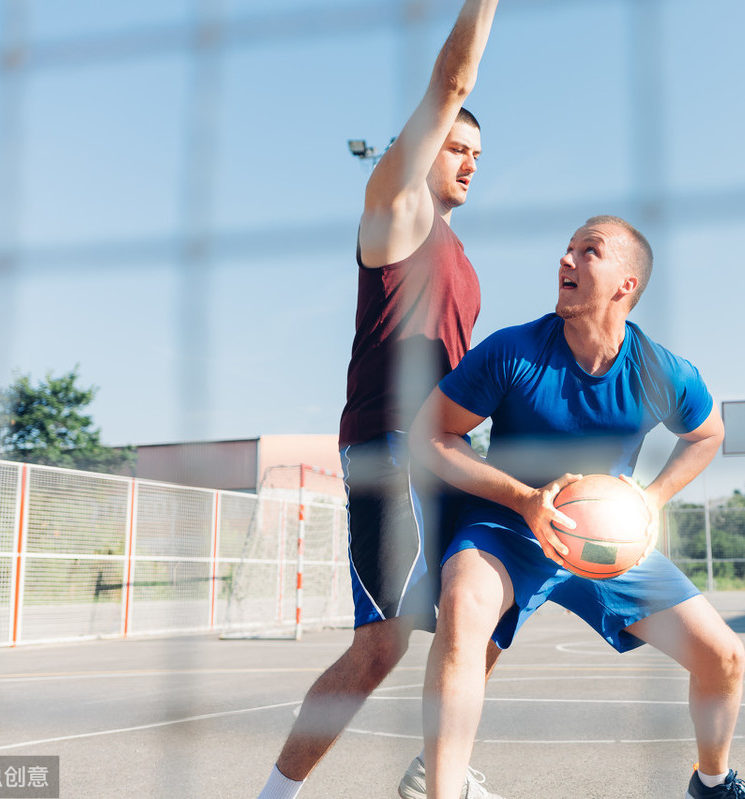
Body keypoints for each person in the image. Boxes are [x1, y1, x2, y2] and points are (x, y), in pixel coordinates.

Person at [410, 216, 745, 798]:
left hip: (605, 536)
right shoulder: (513, 351)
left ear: (626, 284)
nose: (566, 261)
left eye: (588, 252)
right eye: (567, 249)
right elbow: (432, 435)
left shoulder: (659, 370)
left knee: (724, 656)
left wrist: (650, 499)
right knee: (464, 607)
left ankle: (712, 781)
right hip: (508, 523)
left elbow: (707, 434)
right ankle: (440, 787)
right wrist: (523, 499)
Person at [256, 2, 504, 798]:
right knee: (379, 645)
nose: (467, 161)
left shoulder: (463, 259)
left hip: (449, 453)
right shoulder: (397, 211)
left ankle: (440, 770)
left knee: (487, 609)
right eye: (455, 146)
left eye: (477, 152)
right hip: (392, 445)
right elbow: (455, 75)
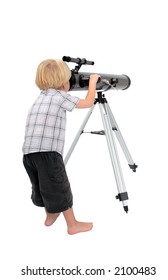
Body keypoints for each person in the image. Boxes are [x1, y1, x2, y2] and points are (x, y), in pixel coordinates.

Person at [22, 58, 100, 235]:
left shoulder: (40, 97)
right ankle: (72, 225)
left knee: (43, 185)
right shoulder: (60, 97)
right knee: (59, 186)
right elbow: (87, 103)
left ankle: (51, 214)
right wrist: (93, 83)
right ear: (63, 82)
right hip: (48, 153)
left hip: (29, 154)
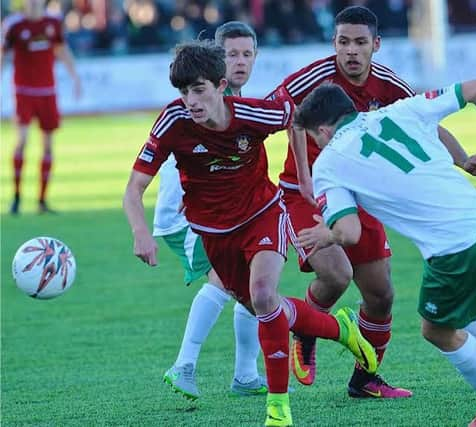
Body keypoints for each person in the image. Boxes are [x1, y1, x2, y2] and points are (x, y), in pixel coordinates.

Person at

**What the task requires:** When you restate the listing, keep every word as it is and drop the pictures.

**Problem solution:**
Body keypoints for each person in the image. Boxes are [x1, y1, x2, y2] and points are (x, y), in pixel coordinates.

Person at [410, 216, 745, 798]:
left hip: (605, 536)
right shoulder: (513, 351)
left ear: (626, 284)
nose: (566, 261)
left eye: (588, 252)
right eye: (567, 249)
right elbow: (432, 435)
left shoulder: (659, 370)
left knee: (724, 656)
left wrist: (650, 499)
right knee: (464, 607)
left ankle: (712, 781)
right hip: (508, 523)
left elbow: (707, 434)
right ankle: (440, 787)
right wrist: (523, 499)
Person at [256, 2, 504, 798]:
right knee: (379, 645)
nose: (467, 161)
left shoulder: (463, 259)
left hip: (449, 453)
right shoulder: (397, 211)
left ankle: (440, 770)
left knee: (487, 609)
right eye: (455, 146)
left eye: (477, 152)
right hip: (392, 445)
right elbow: (455, 75)
Body keypoints for each person in the image. Boxes are [x1, y1, x2, y2] and points are (x, y), in pixel coordinates.

Person at [22, 58, 100, 235]:
left shoulder: (40, 97)
right ankle: (72, 225)
left knee: (43, 185)
right shoulder: (60, 97)
right knee: (59, 186)
right elbow: (87, 103)
left ankle: (51, 214)
right wrist: (93, 83)
right ear: (63, 82)
right hip: (48, 153)
left hip: (29, 154)
Body keypoints for each person in the image. Boxes are [x1, y1, x2, y2] and points are (x, y), in pixel coordinates.

Person at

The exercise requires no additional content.